Deutscher Kongress für Orthopädie und Unfallchirurgie (DKOU 2016). Berlin, 25.-28.10.2016. Düsseldorf: German Medical Science GMS Publishing House; 2016. DocWI46-138

doi: 10.3205/16dkou328, urn:nbn:de:0183-16dkou3283

Veröffentlicht: 10. Oktober 2016

© 2016 Pabinger et al.
Dieser Artikel ist ein Open-Access-Artikel und steht unter den Lizenzbedingungen der Creative Commons Attribution 4.0 License (Namensnennung). Lizenz-Angaben siehe http://creativecommons.org/licenses/by/4.0/.


Gliederung

Text

Objectives: Morton's neuroma is a common cause of fore foot pain. Operative results (surgical excision of an interdigital neuroma in patients with refractory conservative treatments) show 77% good and excellent results at a follow-up of 15 years. Conservative treatment with orthotic devices and injections of steroids, Botulinum Toxin, Phenol and Alcohol show good and excellent results in 0 to 84%. All conservative studies cited used only one diagnostic regimen to localize the Morton's Neuroma before an operative intervention.

We wanted to assess outcome of conservative therapy (injection of 70% Alcohol) using three diagnostic regimens (MRI, electroneurography, fluoroscopy) to localize the neuroma in each patient.

Methods: 15 patients with MRI confirmed Morton neuromas were prospectively enrolled between 2010 and 2015 after power analysis according to the relevant laws using predefined inclusion and exclusion criteria.

First using MRI the localization of the Morton's neuroma in relation to the adjacent metatarsal heads was measured. Second, using fluoriscopic guidance, the needle is then positioned according to the measured distances. Third, electroneurographic confirmation and fine adjustements if necesary is done. Fourth, 2.5ml of 70% ethylalcohol are administered and, 5ml of a local anesthetic (2% Xylocain) subsequently.
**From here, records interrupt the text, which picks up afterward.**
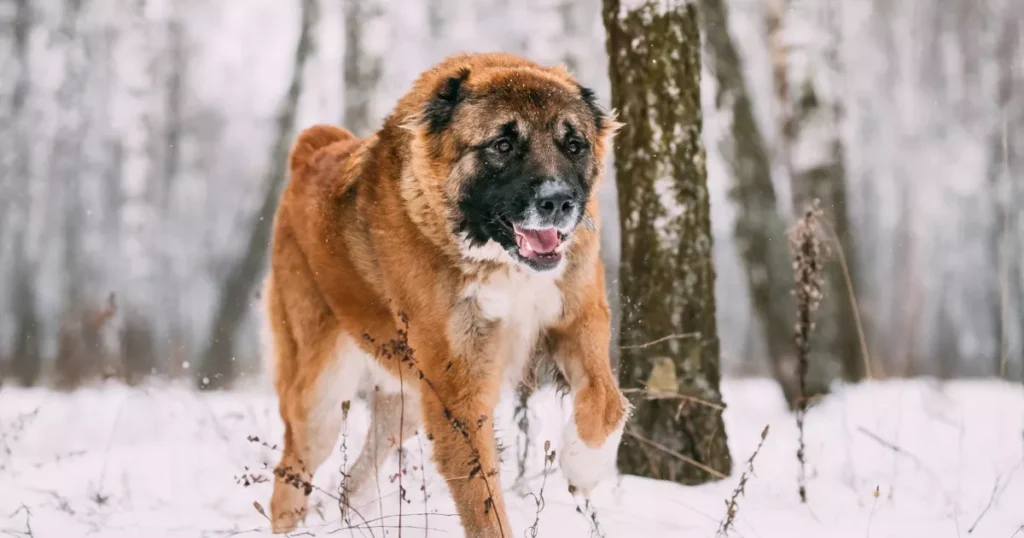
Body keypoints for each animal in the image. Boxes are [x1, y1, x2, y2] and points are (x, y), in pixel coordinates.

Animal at [264, 52, 626, 532]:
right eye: (502, 145)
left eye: (574, 144)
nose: (558, 202)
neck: (498, 258)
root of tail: (312, 151)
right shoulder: (458, 389)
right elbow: (483, 503)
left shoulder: (580, 316)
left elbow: (608, 402)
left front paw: (583, 465)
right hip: (321, 393)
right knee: (290, 476)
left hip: (407, 401)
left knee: (354, 481)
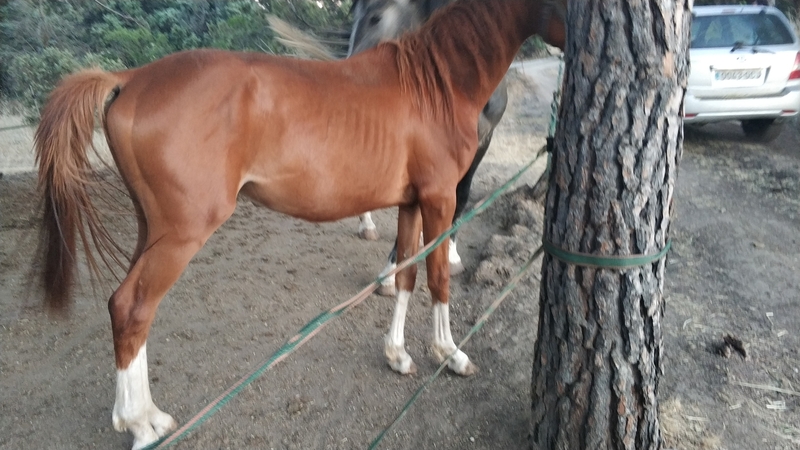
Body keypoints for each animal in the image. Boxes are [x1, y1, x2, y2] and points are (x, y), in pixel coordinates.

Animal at [34, 1, 566, 448]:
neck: (435, 83)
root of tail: (131, 78)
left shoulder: (412, 203)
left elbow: (406, 274)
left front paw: (397, 355)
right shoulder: (439, 199)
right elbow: (437, 278)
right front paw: (449, 354)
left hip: (152, 228)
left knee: (125, 307)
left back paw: (147, 417)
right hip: (181, 234)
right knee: (133, 309)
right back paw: (141, 425)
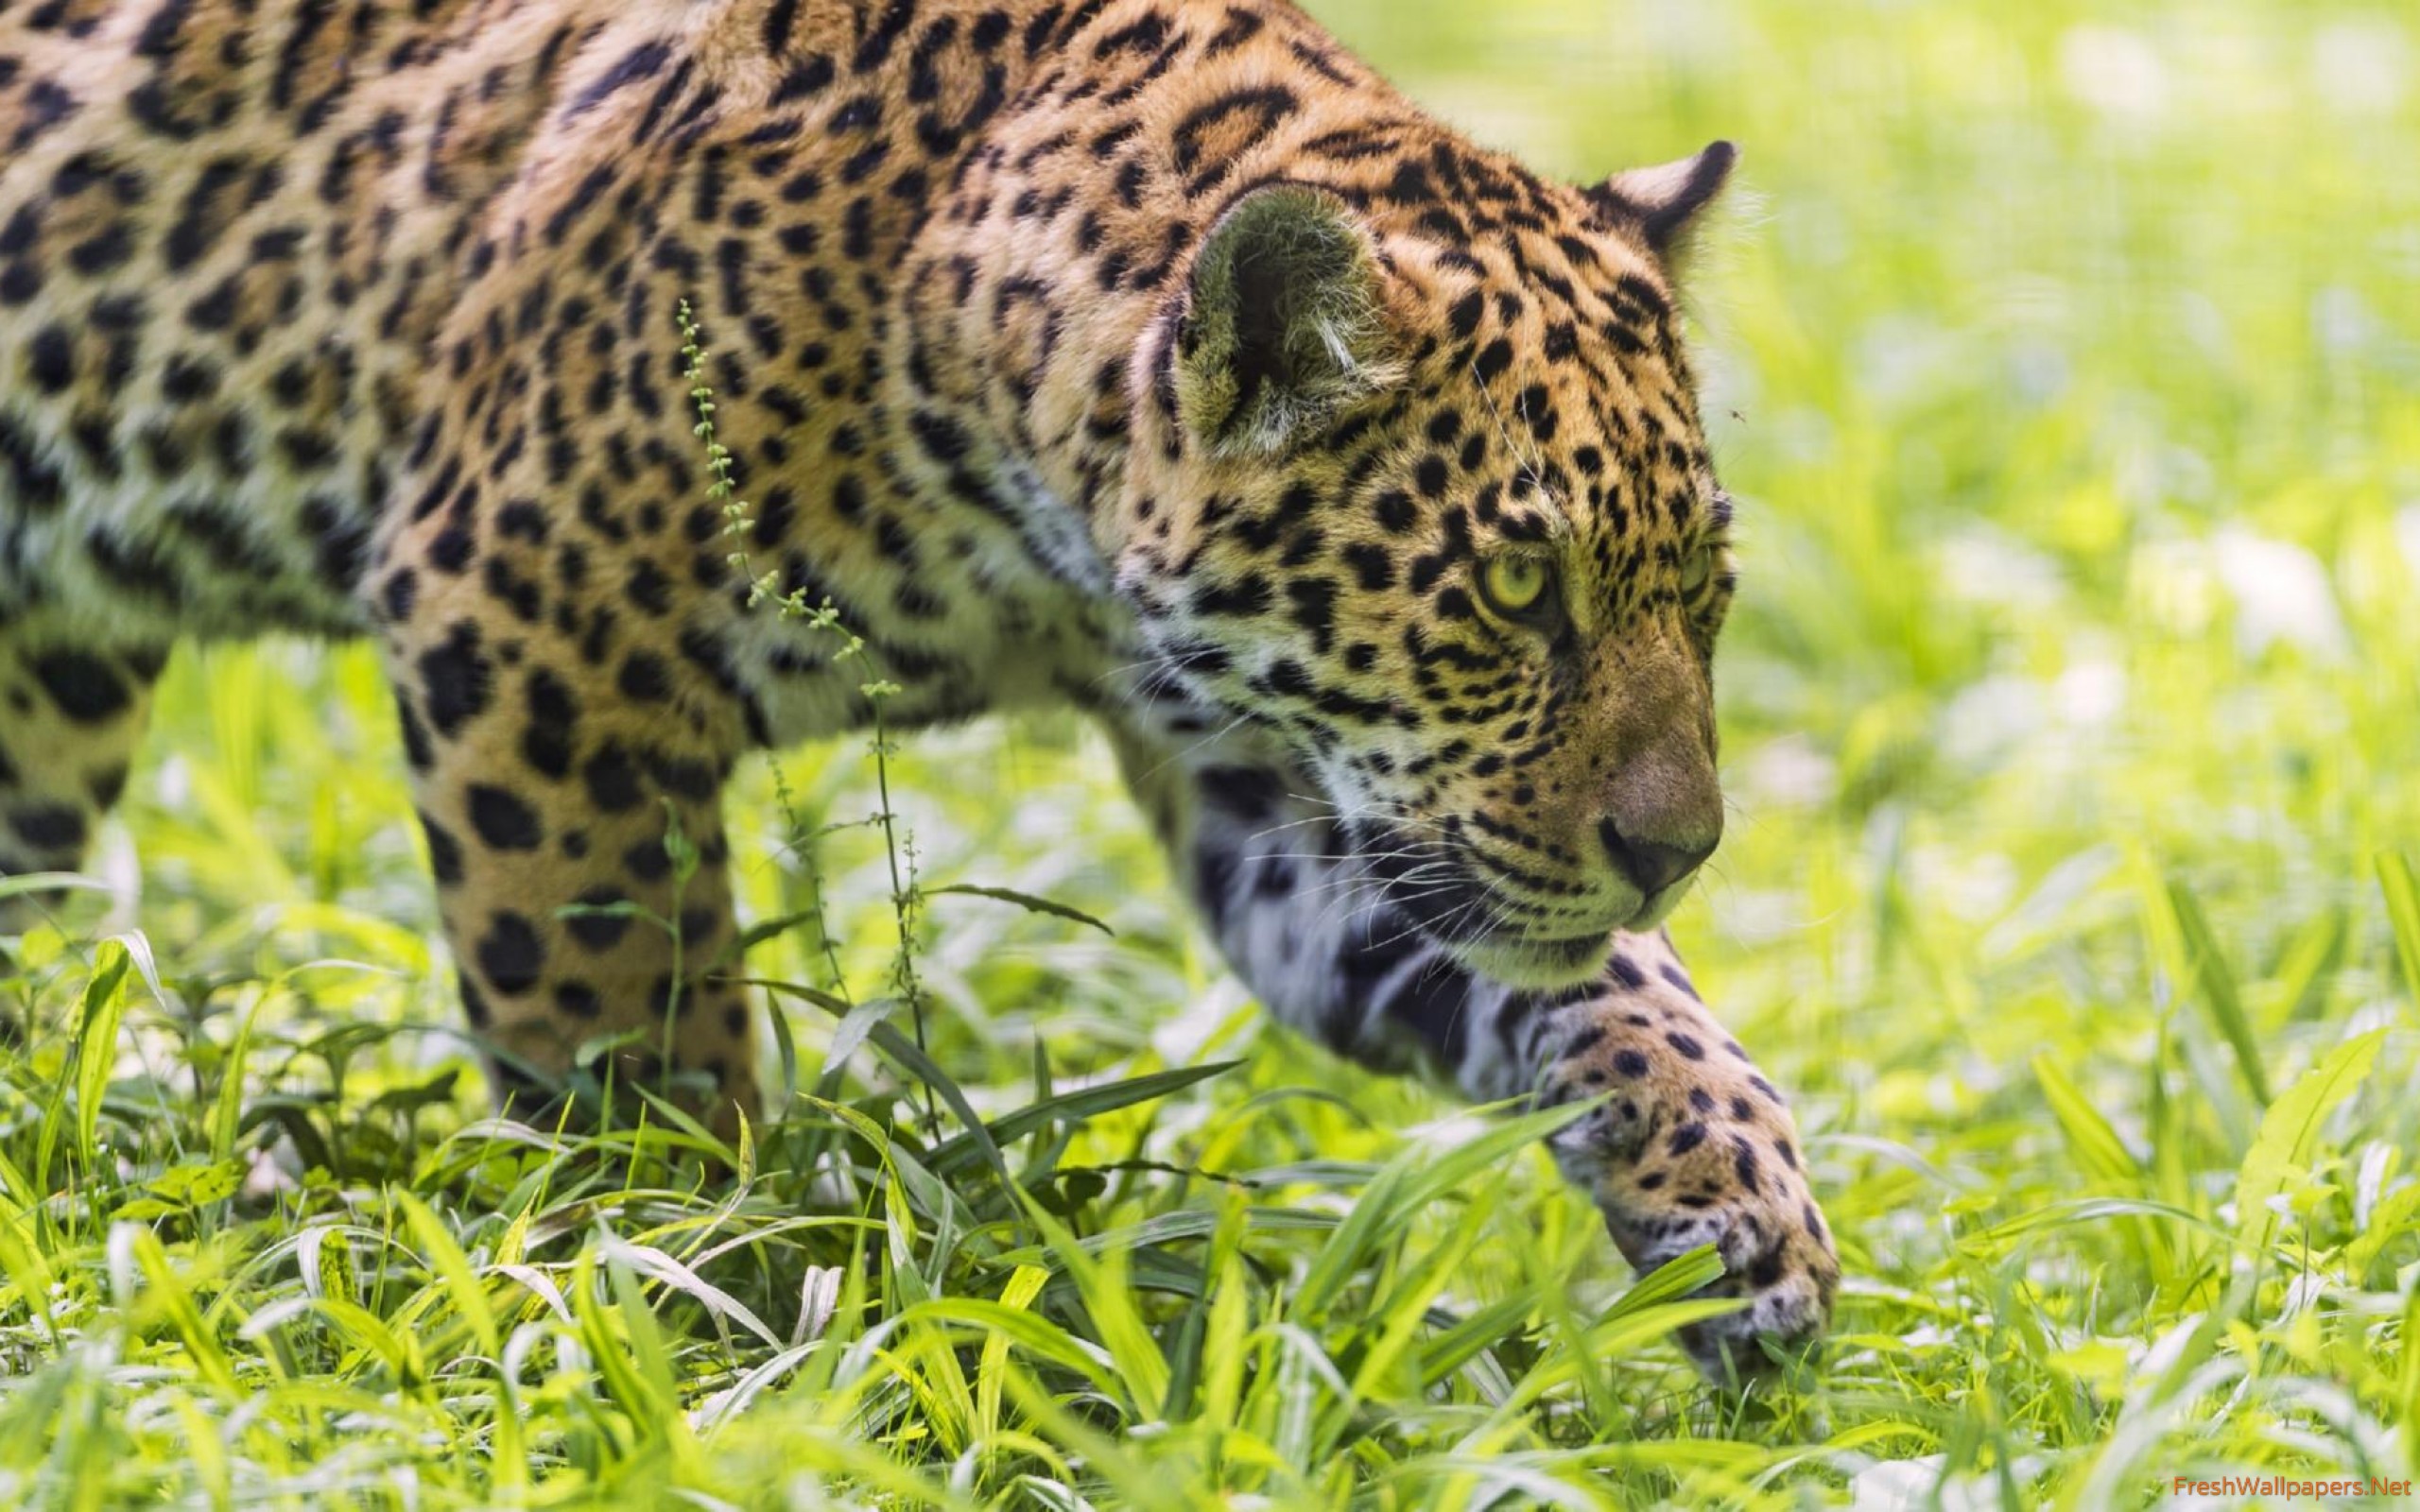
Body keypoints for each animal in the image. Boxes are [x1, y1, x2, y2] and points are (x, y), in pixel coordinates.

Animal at [0, 0, 1839, 1373]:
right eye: (1519, 591)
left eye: (1705, 585)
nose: (1680, 853)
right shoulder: (519, 611)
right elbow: (617, 1006)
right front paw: (688, 1273)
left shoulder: (1277, 781)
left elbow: (1585, 979)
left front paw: (1739, 1192)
Postoperative regimen consisted of elevation, and ice packs and a single dose of 500mg Mefenamic acid (Parkemed(R)). VAS, AOFAS and SF 36 were assessed.

Level II Study (prospective, cohort study).

Results and Conclusion: All patients had Morton's Neuroma IIII/IV. Mean follow up was 2 years. All 15 patients were free of symptoms after the last injection up to now. Significant improvement was seen in all scores.

Every patient was able to work without restrictions on the first postoperative day.

Since operative treatment of MRI verified Morton's neuroma has major disadvantages (swelling, no immediate return to work) a conservatice approach seems desireable. All published papers on non-operative methods demonstrate suboptimal results with remarkable disadvantages (poor localisation, recurrence, skin necrosis, swelling, poor outcome of up to 15%). The majority of authors recommend more than 1 injection. All authors used only 1 technique to localize the Morton's neuroma prior to injection.

In contrast, we used three complementary techniques to localize the Morton's Neuroma.

Our results are statistically sound and robust and show significant improvement in 14/15 cases (1 technical defect) after the first injection and in 15/15 cases after re-injection of the failed case. All patients are free of symptoms up to now.

Limitations of our study are the small sample size and the short follow up of only 2 years. Another limitation is, that we did not perform an MRI at the latest follow up examination.

We therefore recommend further long term studies with more patients to assess our method in more detail.